• **What you are asked to do**:
From the records below, give the number of lines that include the word "Metres". Add no other words.

• **Records to process**:
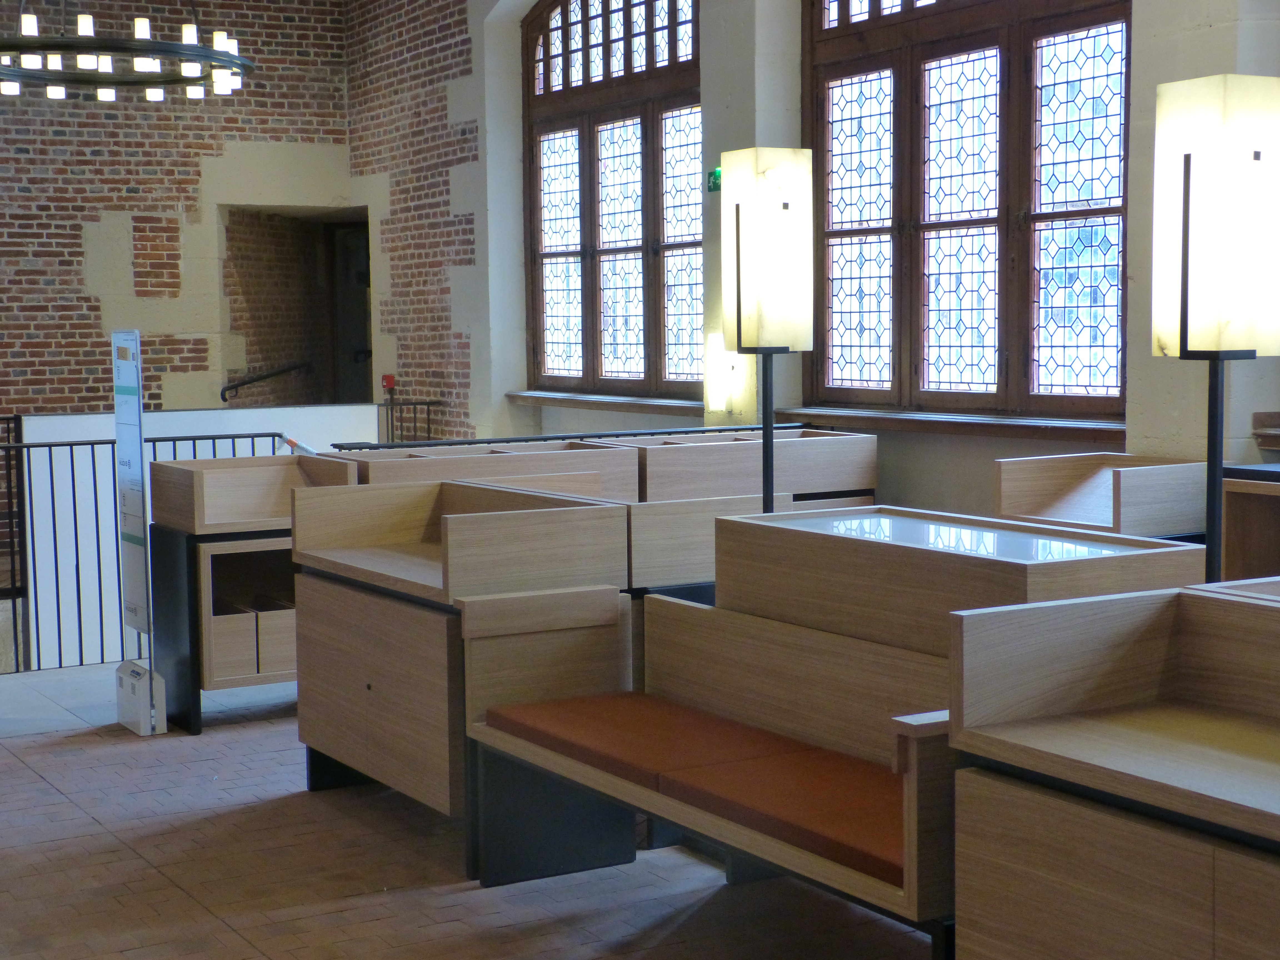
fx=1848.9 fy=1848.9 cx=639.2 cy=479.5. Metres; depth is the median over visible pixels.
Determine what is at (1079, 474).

...

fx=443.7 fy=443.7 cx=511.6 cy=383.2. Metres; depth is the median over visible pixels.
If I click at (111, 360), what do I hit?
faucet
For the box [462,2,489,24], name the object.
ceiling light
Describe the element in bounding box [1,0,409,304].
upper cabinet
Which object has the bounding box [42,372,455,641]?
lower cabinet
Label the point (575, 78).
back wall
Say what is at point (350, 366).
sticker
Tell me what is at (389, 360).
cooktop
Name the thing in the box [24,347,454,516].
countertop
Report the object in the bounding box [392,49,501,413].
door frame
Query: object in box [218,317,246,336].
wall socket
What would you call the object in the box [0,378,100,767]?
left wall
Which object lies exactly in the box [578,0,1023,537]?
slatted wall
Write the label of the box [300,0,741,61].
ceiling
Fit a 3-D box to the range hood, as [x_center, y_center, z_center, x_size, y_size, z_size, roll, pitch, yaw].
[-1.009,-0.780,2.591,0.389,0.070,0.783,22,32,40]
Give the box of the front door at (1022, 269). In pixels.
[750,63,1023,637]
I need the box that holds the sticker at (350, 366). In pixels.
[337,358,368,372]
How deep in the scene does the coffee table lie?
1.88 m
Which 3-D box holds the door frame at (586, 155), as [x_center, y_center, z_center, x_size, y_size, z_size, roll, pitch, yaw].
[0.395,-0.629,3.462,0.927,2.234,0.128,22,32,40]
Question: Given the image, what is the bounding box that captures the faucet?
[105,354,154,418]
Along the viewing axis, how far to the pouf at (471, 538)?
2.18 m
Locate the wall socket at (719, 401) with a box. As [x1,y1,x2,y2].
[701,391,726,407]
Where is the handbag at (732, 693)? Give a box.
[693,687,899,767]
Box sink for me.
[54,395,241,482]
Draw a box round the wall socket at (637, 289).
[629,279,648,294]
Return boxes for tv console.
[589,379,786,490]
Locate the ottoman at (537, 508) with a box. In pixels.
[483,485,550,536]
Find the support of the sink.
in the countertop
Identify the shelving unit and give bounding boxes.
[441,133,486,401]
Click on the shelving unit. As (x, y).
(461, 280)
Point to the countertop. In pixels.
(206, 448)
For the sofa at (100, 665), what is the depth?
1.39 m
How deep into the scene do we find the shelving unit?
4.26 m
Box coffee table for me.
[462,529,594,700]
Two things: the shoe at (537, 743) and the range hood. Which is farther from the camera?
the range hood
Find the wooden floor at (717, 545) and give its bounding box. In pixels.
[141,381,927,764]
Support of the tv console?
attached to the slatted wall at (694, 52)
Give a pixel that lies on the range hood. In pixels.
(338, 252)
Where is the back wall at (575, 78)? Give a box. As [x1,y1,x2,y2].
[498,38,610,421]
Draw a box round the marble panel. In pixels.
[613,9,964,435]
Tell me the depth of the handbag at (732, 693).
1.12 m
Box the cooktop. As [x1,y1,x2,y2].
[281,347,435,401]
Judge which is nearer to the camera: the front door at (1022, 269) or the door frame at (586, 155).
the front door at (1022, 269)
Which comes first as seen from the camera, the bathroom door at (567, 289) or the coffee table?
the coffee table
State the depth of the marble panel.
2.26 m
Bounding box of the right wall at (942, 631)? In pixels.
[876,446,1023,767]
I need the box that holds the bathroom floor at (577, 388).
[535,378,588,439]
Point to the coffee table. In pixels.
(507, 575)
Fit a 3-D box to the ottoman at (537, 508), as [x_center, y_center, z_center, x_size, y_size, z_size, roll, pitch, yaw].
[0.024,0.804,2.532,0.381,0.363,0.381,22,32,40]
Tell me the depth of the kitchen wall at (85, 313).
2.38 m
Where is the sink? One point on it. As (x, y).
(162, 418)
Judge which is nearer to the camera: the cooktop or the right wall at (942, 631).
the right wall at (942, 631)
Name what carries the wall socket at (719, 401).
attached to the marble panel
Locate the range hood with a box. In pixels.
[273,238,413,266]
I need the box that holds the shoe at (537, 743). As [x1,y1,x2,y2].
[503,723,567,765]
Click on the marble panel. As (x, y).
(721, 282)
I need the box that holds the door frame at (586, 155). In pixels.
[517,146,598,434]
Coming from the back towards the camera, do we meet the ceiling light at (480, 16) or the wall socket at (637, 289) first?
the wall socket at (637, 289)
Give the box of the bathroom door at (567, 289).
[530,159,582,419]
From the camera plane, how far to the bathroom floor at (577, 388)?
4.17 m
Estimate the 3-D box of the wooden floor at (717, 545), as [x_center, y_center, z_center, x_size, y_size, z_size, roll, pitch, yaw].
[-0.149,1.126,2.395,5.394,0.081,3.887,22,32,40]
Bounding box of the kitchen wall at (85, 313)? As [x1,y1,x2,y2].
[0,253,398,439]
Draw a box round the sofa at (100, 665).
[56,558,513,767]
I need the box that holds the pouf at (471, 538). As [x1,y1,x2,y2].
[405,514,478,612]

• **Finished task**:
2